Il va sans dire que la reconstruction de la paix sociale est encore plus difficile dans toutes les crises que nous vivons : « climate change crisis » (les changements climatiques), « the food crisis » ( la crise alimentaire) , « the global financial crisis » ( la crise financière mondiale ), la crise de l’euro. Et aussi lorsque l’école, on vient de l’entendre à travers la vidéo de Boubacar. Cette institution qui représente tant d’espoirs et d’opportunités, devient elle-même une source de violence. On doit s’arrêter et se poser quelques questions. En premier avoir accès à l’école est-ce suffisant ? La question de l’accès et se féliciter d’avoir atteint les objectifs du Millénaire comme nous, nous le faisons à Maurice peut être un indicateur dangereux, comme celui de la gouvernance auquel je viens de faire référence. Par exemple à Maurice nos dirigeants et beaucoup d’autres  » stakeholder » ( parties prenantes ) nous disent que nous faisons très bien par rapport à la chose éducative. Nous avons l’éducation gratuite et le transport gratuit. Et pourtant 35 à 40% de nos jeunes enfants à l’âge de 10 ans sont toujours exclus du système sans avenir aucun , sans aucune planification, avec très peu de possibilités et d’opportunités qui restent pour eux. Ce système qui exclut et qui ignore les multiples talents et intelligences que possèdent nos enfants font d’eux des  » rootlearners  » au lieu d’être des  » masters of interrogations « , pour reprendre les propos de quelqu’un qui avait parlé à Pierrelay lors de l’ouverture de ce colloque.
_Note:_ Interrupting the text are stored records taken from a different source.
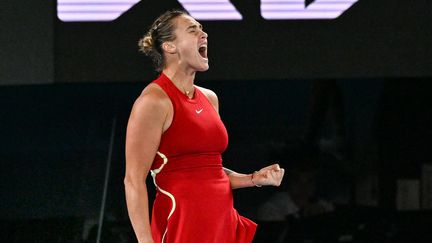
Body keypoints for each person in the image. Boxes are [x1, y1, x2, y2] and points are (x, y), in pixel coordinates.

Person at [124, 9, 285, 243]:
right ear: (170, 47)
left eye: (202, 28)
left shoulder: (210, 98)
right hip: (182, 220)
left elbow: (208, 171)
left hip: (221, 219)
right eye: (193, 30)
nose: (204, 34)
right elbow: (133, 180)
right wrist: (145, 241)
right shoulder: (153, 101)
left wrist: (253, 178)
L’école mauricienne donc fait violence à l’enfant, surtout aux enfants issus des familles pauvres. Il y a des centaines de Boubacar à Maurice et dans plusieurs autres coins du monde. Or je crois aussi que c’est important de faire ressortir que l’école attend de ces enfants un certain capital culturel et un capital linguistique, auxquelles ma collègue vient de faire référence. C’est que notre système dépend toujours des langues des colonisateurs, et ce n’est que tout récemment qu’on a introduit à l’île Maurice le créole comme langue mais non pas comme  » medium of instruction  » ( moyen d’enseignement / langue d’enseignement ) dans les écoles. C’est là un facteur très important qui ne fait que contribuer à l’échec de nos enfants et à la grande pauvreté. Parce que la grande proportion des enfants qui échouent à l’école mauricienne, ce sont les enfants des pauvres. Pour conclure permettez moi de dire que sans vouloir être  » prescriptive  » ( normative ) qui ’il est très important que nous nous mobilisions pour développer et consolider ce que j’appelle un modèle ou  » framework  » des trois grands E : l’écoute, l’engagement et l’éthique. Sans écouter, sans s’engager et sans réclamer plus d’éthique au niveau du fonctionnement des institutions et de nos politiques, on risque de faire face à beaucoup plus de problèmes et la paix restera très fragile. Mais je reste convaincue qu’il encore quand même beaucoup d’espoir. Quand nous sommes rassemblés ici ensemble, parce qu’on y croit et qu’ensemble on pourrait transformer la condition humaine pour une plus grande justice et une paix durable. Merci.